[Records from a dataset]

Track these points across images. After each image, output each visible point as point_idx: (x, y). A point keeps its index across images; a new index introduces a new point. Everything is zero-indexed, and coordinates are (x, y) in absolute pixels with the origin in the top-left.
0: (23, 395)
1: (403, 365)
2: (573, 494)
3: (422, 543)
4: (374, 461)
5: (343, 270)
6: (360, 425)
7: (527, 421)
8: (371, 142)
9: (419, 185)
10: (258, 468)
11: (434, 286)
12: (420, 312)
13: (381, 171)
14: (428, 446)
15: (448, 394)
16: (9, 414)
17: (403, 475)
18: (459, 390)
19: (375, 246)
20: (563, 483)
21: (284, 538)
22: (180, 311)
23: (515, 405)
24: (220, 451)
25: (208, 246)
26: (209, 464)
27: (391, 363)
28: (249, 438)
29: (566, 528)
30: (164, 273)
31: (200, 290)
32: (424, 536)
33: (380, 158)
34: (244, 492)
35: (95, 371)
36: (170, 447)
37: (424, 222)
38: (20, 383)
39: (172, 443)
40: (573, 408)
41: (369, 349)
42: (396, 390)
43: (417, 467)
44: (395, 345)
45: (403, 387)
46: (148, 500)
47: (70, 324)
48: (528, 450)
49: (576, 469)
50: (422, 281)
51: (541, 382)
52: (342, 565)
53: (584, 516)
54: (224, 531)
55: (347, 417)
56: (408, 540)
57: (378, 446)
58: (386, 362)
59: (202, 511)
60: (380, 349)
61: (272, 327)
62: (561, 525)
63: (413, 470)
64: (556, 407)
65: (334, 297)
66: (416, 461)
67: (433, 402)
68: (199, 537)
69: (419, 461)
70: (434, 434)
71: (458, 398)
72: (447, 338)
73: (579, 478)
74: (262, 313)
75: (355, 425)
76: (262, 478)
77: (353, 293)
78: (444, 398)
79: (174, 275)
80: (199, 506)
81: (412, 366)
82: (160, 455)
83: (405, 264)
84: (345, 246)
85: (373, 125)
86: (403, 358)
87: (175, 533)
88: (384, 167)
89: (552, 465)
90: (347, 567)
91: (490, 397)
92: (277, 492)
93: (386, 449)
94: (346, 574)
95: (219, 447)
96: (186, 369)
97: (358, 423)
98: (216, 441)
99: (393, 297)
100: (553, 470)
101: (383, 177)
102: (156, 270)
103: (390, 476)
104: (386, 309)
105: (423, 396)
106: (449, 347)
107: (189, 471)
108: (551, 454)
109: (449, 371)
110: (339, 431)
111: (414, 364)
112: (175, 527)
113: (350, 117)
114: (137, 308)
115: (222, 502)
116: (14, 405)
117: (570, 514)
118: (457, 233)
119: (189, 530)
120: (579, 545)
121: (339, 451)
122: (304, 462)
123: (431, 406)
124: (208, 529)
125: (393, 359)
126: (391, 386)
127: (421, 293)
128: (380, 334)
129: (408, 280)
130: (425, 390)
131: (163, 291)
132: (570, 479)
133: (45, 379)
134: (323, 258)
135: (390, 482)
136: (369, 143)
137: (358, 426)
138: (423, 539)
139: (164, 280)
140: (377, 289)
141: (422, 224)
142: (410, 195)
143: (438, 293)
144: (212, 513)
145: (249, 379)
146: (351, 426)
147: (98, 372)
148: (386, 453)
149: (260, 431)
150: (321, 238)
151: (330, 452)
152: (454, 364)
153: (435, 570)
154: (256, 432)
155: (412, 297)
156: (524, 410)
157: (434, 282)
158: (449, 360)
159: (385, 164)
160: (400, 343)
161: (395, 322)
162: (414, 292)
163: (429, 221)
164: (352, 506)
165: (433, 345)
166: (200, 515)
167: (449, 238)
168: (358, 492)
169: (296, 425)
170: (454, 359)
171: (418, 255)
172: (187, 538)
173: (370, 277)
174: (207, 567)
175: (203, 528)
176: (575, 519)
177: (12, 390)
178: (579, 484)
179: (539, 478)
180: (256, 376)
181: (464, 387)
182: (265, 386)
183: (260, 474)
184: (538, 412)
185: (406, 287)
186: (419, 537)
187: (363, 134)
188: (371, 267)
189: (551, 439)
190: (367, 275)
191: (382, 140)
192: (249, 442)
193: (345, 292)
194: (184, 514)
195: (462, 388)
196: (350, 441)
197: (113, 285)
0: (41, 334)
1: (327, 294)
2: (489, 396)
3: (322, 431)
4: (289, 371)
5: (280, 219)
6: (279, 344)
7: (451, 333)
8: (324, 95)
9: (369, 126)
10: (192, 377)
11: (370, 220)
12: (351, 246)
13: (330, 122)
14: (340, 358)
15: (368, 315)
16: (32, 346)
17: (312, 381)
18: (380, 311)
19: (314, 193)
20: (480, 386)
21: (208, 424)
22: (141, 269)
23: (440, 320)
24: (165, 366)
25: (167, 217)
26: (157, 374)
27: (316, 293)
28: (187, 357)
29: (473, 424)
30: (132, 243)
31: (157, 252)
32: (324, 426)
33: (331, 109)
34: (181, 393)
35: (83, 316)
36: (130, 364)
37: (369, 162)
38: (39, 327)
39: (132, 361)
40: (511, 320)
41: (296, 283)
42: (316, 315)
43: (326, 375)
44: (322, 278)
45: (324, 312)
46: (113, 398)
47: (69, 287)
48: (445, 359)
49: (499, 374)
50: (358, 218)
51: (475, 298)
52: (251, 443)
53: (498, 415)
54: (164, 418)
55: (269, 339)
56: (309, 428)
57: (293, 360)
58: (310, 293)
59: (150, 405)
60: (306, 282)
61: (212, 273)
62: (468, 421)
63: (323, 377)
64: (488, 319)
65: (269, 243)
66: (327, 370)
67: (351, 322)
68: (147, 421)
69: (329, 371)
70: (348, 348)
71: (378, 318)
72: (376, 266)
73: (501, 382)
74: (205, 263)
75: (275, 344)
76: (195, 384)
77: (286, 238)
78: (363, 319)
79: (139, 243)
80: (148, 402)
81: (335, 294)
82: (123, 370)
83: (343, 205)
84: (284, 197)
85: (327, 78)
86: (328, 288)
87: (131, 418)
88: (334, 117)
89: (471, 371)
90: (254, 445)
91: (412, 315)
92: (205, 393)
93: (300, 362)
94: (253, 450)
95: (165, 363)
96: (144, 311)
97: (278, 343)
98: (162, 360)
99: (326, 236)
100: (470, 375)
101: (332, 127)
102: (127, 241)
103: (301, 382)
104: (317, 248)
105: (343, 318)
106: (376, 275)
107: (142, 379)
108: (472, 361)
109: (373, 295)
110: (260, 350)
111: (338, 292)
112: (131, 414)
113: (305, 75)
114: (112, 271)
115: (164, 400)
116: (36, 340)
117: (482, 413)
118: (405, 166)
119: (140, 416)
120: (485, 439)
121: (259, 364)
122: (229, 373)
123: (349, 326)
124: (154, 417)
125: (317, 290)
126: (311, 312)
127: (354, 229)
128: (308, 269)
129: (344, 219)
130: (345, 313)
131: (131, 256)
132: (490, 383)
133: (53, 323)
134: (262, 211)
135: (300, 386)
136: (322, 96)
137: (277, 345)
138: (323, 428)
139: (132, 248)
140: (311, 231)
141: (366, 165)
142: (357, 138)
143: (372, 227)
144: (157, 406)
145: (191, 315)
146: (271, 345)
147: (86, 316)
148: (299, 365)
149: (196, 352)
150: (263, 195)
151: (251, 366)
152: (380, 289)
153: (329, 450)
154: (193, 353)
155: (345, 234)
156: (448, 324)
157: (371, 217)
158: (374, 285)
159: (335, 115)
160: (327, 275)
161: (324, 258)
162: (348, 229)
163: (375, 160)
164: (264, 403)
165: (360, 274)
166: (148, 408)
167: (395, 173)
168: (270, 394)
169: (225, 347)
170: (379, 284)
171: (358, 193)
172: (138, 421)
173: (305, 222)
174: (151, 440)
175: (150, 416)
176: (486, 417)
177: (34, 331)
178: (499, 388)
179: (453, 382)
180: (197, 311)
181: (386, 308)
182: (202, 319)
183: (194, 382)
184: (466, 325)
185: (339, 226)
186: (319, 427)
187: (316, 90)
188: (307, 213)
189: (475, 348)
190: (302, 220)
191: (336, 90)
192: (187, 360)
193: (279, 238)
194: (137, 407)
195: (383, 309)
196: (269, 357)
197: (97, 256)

▸ **WORK REQUIRED**:
Return the listing word for word from its first line through the line that contains "0: (23, 395)", including that line.

▸ **THE COMPLETED TASK**:
Track these points across images. After each image, output each visible point as point_idx: (x, y). A point keeps its index across images; a new index introduces a new point. Everything is zero-indexed, and coordinates are (x, y) in absolute pixels with the origin in the top-left.
0: (23, 395)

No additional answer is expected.